Bearing that in mind, how we do things is merely becoming more and more human-centred.

That human-centricity not only comes from the usual suspects like empathy, compassion or design ethics, but also comes from the mere fact that technologies have bene liberating humans from a lot of work where it was done manually by human hand. Accordingly, humans are having more time for other types of things – both knowledge work and entertainment require design to be more human-centred than, say, a manual factory assembly line.

There’s no need to argue about all those shibboleths of centricity – knowing that it’s extremely difficult to deplace “human” from the centre of whatever jargon that’s in fashion.

Activist Enablement

Activism is empowered by technologies and is growing to challenge the technological and sociocultural establishment.

That’s not to say that there’s nothing good in the establishment.

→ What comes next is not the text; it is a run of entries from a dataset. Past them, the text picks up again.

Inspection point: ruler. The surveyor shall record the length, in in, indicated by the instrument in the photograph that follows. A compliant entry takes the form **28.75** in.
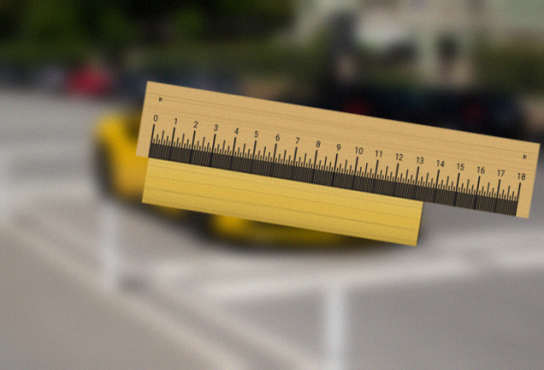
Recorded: **13.5** in
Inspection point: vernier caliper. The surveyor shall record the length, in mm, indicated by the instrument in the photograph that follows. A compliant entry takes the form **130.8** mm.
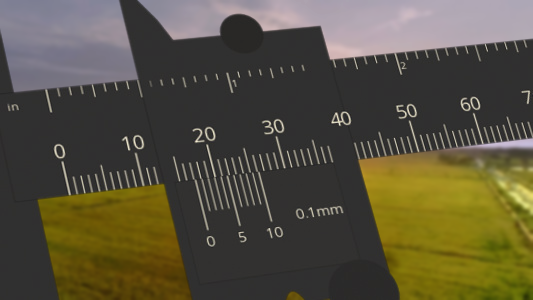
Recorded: **17.2** mm
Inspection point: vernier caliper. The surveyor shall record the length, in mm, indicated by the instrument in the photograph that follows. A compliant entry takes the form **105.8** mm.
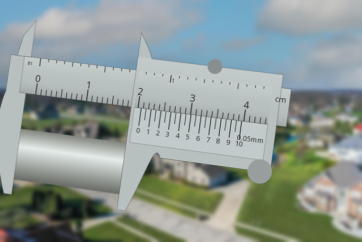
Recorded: **20.6** mm
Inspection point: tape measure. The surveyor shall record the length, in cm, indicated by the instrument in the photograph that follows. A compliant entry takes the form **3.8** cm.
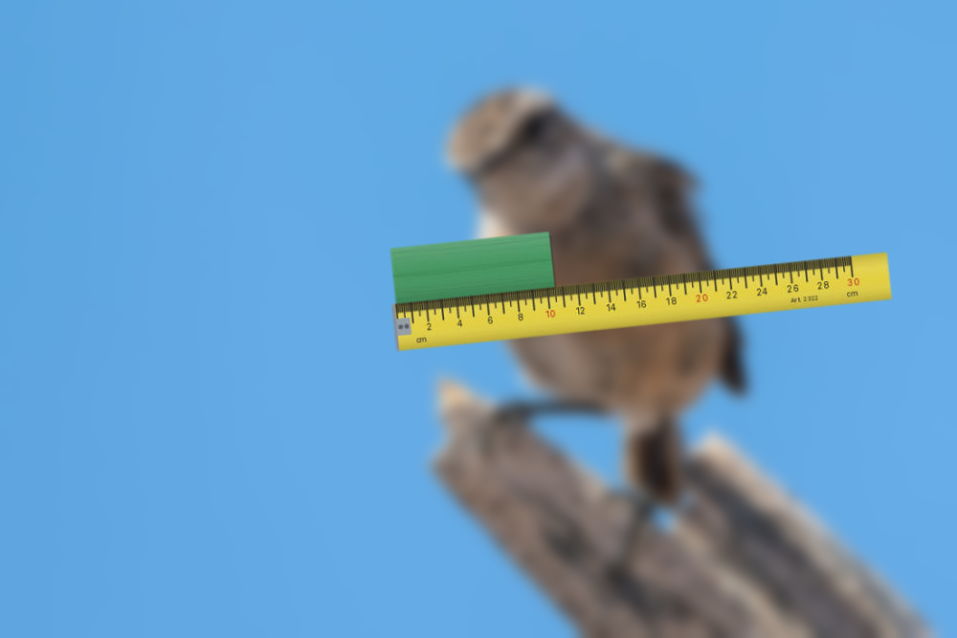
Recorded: **10.5** cm
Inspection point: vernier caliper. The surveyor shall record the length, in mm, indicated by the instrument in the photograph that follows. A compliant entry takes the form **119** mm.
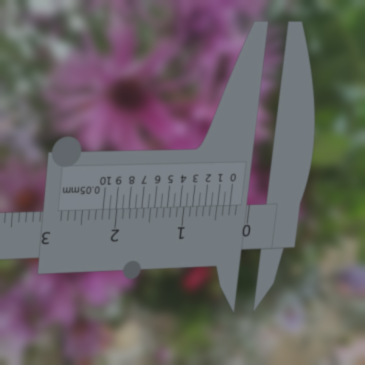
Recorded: **3.0** mm
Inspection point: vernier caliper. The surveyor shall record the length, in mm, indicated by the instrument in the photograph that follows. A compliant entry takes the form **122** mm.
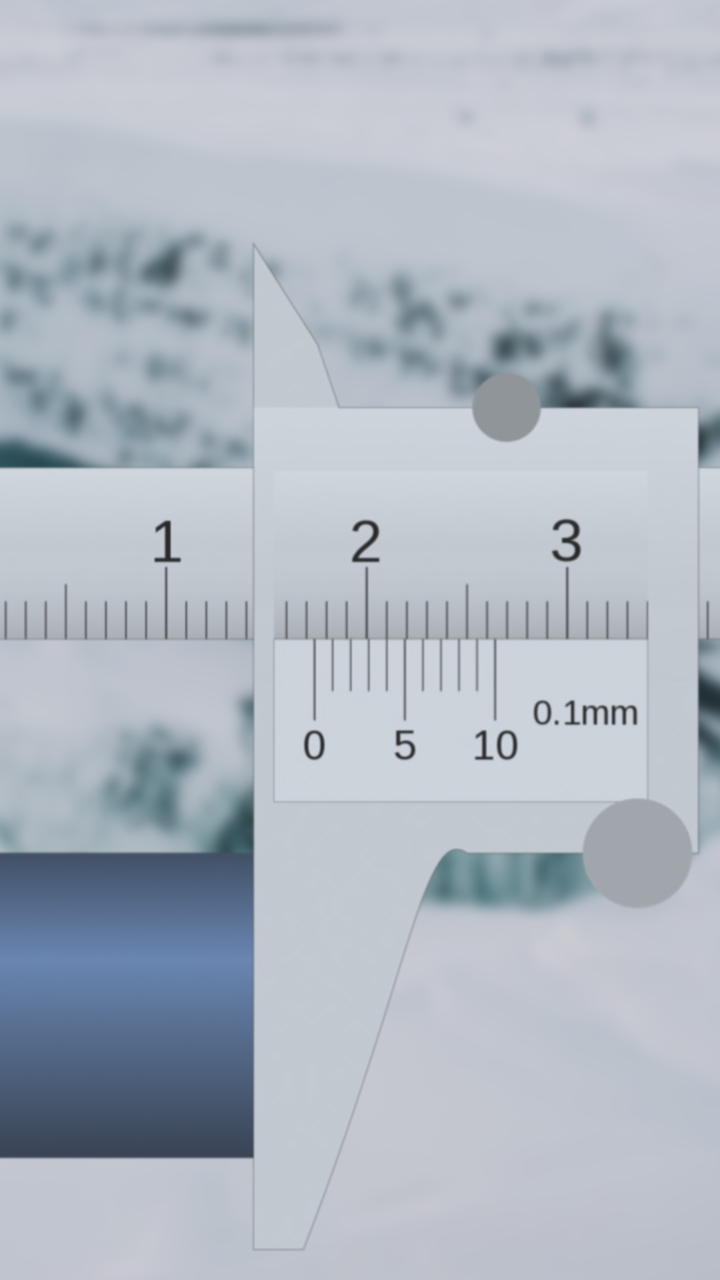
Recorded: **17.4** mm
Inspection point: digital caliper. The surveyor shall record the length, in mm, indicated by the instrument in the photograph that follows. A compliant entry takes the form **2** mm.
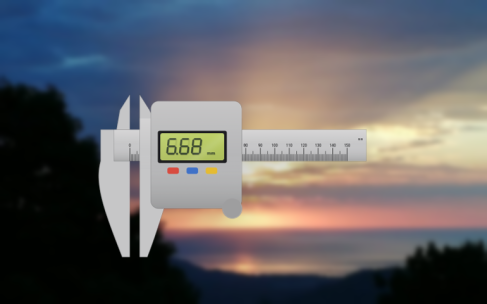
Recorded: **6.68** mm
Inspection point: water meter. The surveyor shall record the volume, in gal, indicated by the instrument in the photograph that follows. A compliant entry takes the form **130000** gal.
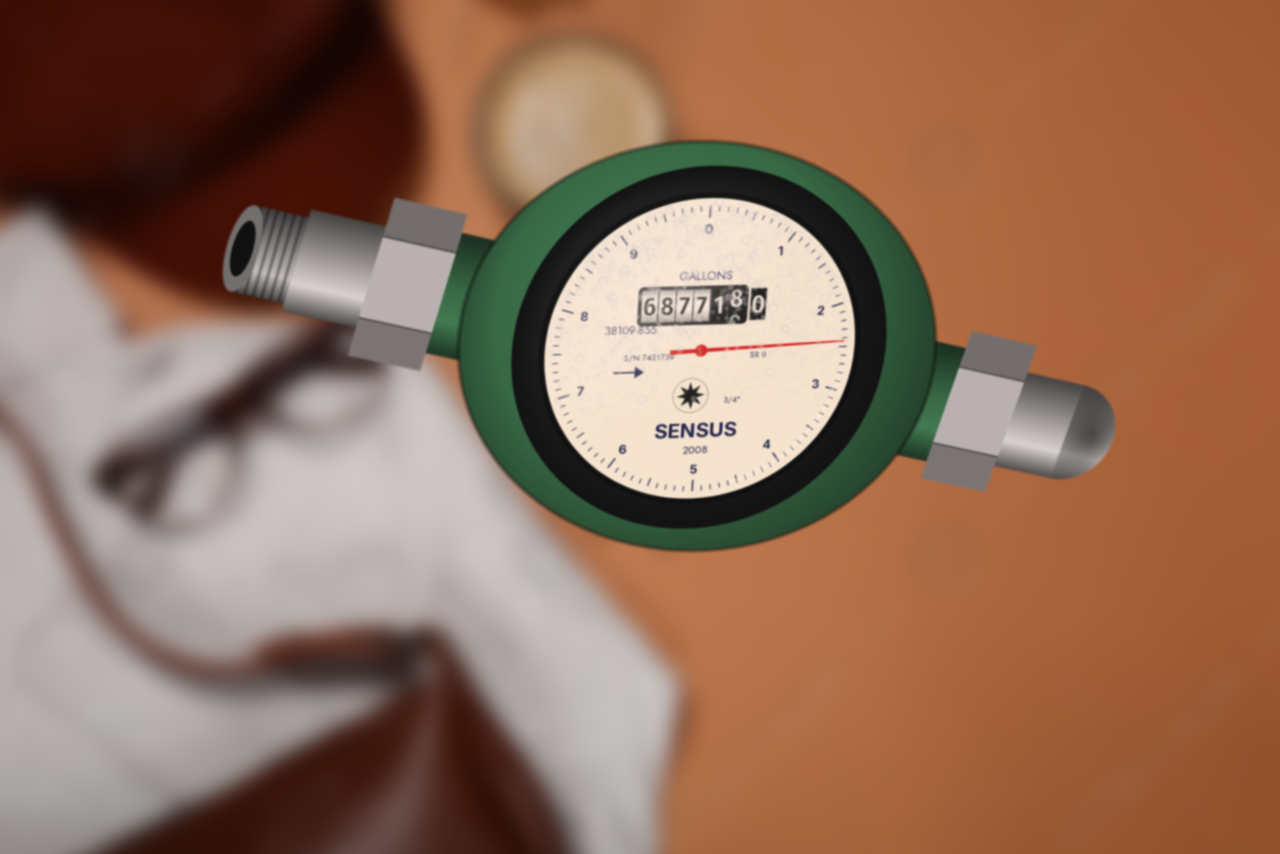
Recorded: **6877182.4** gal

That’s just to say, change comes from multiple places and radical changes often come from outside the establishment.

Arguably, the establishment is often not very good at radical change – after all, its by-definition job is to keep the status quo.

The weakest link in the whole “acti-verse” is, duh, the human link. Sometimes, the same technologies designed to deceive and exploit us could also be utilized for good.

As far as activism goes, technology and design are only two pieces of a huge puzzle. There are many frontiers to learn, understand and explore: legal, artistic, communal or political.

The intersection of technology and design is powerful and beautiful, but it’s also just a hammer hailing all the nails if we don’t look out for other intersections.

Activism always happens at the intersections. To be intersectional, we need to be multidisciplinary.

Technopolitical Consequentialism

We are facing the political and technological consequences of our collective ignorance of, or indifference to, our decision makers’ inability to sustain the societal long view, intentionally or not.

In other words, we’re evolving in an almost more “natural” way, with all the cruelties and indifferences we’d expect when we look at how the “natural world” evolves – as a flowery plant competing for sunlight among shrubs, it just so happens that you’re slightly shorter than the others around you, therefore you die, the end. Just like the universe, evolution doesn’t give a shit about your point of view.

Let the philosophers debate whether anything can matter, but rest assured, only you can give a shit about your point of view, about your community’s, your society’s, and your planet’s. We all can.

Which means who makes decisions kind of matters a lot. Only effective and efficient oversight can lead critical decisions to the right hands (and minds), individually or collectively.

I don’t have to tell you that effective and efficient oversight is designed. By some people.

Conclusion

Design is hard, maybe even harder than you think.

It’s great to know why design is hard.

It’s pointless to stick to the tools, methods and jargons.

Instead, stick to the trends and the non-data part of your humanity.